One-Bit Implosion, or Why Digital Minimalism?

Digital Minimalism, Kitsch, and Pop

This integration of technological media into contemporary art practice, and capacity for emulation of traditional media creates a point of divergence in which uses of digital representation (such as the pixel in visual art, and the glitch in sound) raise cultural and formal issues.  Regarding the pixel, once the necessity for representation in using the “visible” pixel is no longer evident, the pixel itself becomes a cultural referent.  The use of digital self-referentiality comes from a maturation of a mass technoculture into historical time, as well as a representational disappearance of the necessity of the pixel.  Once the pixel is absent in digital mass media, it continues on to enter the realm of kitsch, or retro-hip culture.  Pac-Man’s stairstep circular form, Space Invaders’ blocky villains and Super Mario Brothers’ gridded protagonist are echoes of a bygone era of the childhoods and distant histories of an entire culture who have not lived without personal computing, or even the Internet.  The pixel, in this case, is a site for (false) nostalgia, a ludic symbol that sets it in a time before the current Millennial terror.  In so doing, the pixel becomes a playful symbol of kitsch of the 80s era of Tron, Matthew Broderick and WarGames; symbolic of, as Baudrillard would herald, of war itself becoming a video game.2

Digital Minimalism as Formal Strategy

Another possibility for the use of visible digital representation can be a pure reflection on digital form and culture.  In taking this approach, the artist is drawn toward a Greenbergian collapse toward pure form in terms of the pixel, which has already been realized.3  After this point, the key difference between the use of basic forms in terms of the self-reflexive nature of the pixel in contrast to the Modernist conception of Minimalism in form and representation has to be made.  The minimal practice becomes a reflection on the artist’s native technoculture, and a meditation on why they continue to use digital forms of representation.  This doubling of cultural self-reflexivity upon meditation sets Digital Minimalism apart from its Modernist counterpart as containing elements of both High Modernism (formalism) and the Postmodern (self-reflexivity) with no unexpected contradictions.  The digitally minimal is a dialectic that places the artist between the two poles of the binary, or black and white, as the poles of the continuum from which representational potentials arise.  The 0 and the 1 are likewise the foundations on which all digital culture are built, and the space in between represents the sublime analogue space from which humanity inscribes its identity. 

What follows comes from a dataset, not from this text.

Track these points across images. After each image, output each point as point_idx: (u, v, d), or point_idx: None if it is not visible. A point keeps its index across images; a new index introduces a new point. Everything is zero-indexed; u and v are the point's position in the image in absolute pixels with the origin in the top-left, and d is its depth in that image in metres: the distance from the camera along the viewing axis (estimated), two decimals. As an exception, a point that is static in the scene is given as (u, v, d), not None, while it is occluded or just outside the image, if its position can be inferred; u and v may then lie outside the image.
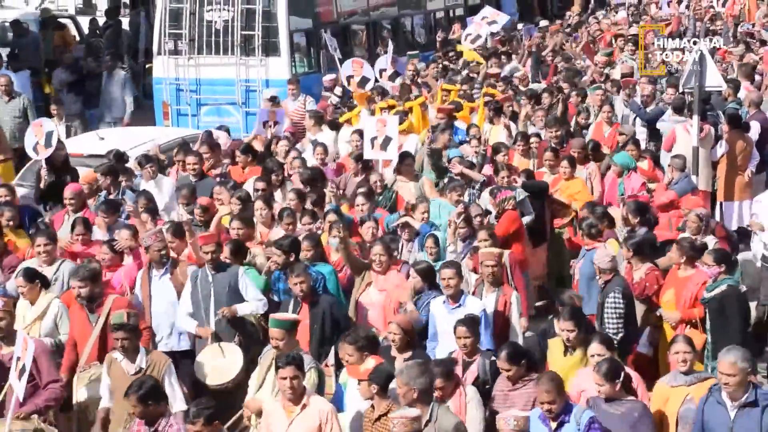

For this author, this self-reflexivity relates to the fundamental question as to why the artist chooses any medium or genre, foregrounding this or that cultural theme or formal component.  This author suggests that it may be a reflection of the identity of the artist, reflecting the native milieu and habitus.  This also follows with the use of Digital Minimalism as cultural choice, rather than merely an aesthetic strategy.  In this way, this author may be sympathetic to artists like Rothko, who looked at Minimalism as a spiritual or sublime form, but still reserve the ability to look at the digitally minimal as a form of cultural reflection.  Again, the double strategy of the analytical paired with the formal/reflective allows for simultaneous aspects of this approach within both the Postmodern and High Modernism.

Politics of Digital Minimalism

The critical form of Digital Minimalism is highly political, as it is based on the idea of exploring the extant and historical, and uses the minimum amount of code and/or technology possible for the concept. It questions the notion of progress that is based upon the infinite progression of technologies into ever-expanding forms, jamming more and more processing power into the box while demanding endless capital to maintain that flow of “progress”.  It challenges the notion of technological determinism that defines the form of artworks as dependent on the “state of the art”, and invalidating works using previous, “obsolete” forms of media in terms of what is currently “the next big thing”. Digital Minimalism is aloof to the upgrade; it prefers the technically small to the large, and it prefers investigating the extant and the historical. One of its goals is not that of Luddism, but careful consideration and reflection upon culture and the representational forms it creates.  Therefore, Digital Minimalism aims to squeeze every last bit of potential out of extant technology, and every bit of meaning and reflection from between the 1 and the 0 it can when taken in its critical form.

Conclusion

From all of these cursory forays into my thoughts on the nature of Digital Minimalism, it should be clear that it does not stand for one thing, but describes a range of practices and strategies.  Conversely, these come from observations regarding the integration of digital techniques into contemporary art practice and the nature of the digital in art and culture when there is a rough transparence between many traditional and digital media.  Digital Minimalism can be pop, formal, transcendent or political, but its context and intent is related to a reflection upon its art-historical and cultural roots.  It is within this context that this author hopes that a clearer definition has been drawn regarding the nature of Digital Minimalism, its sources, and functions.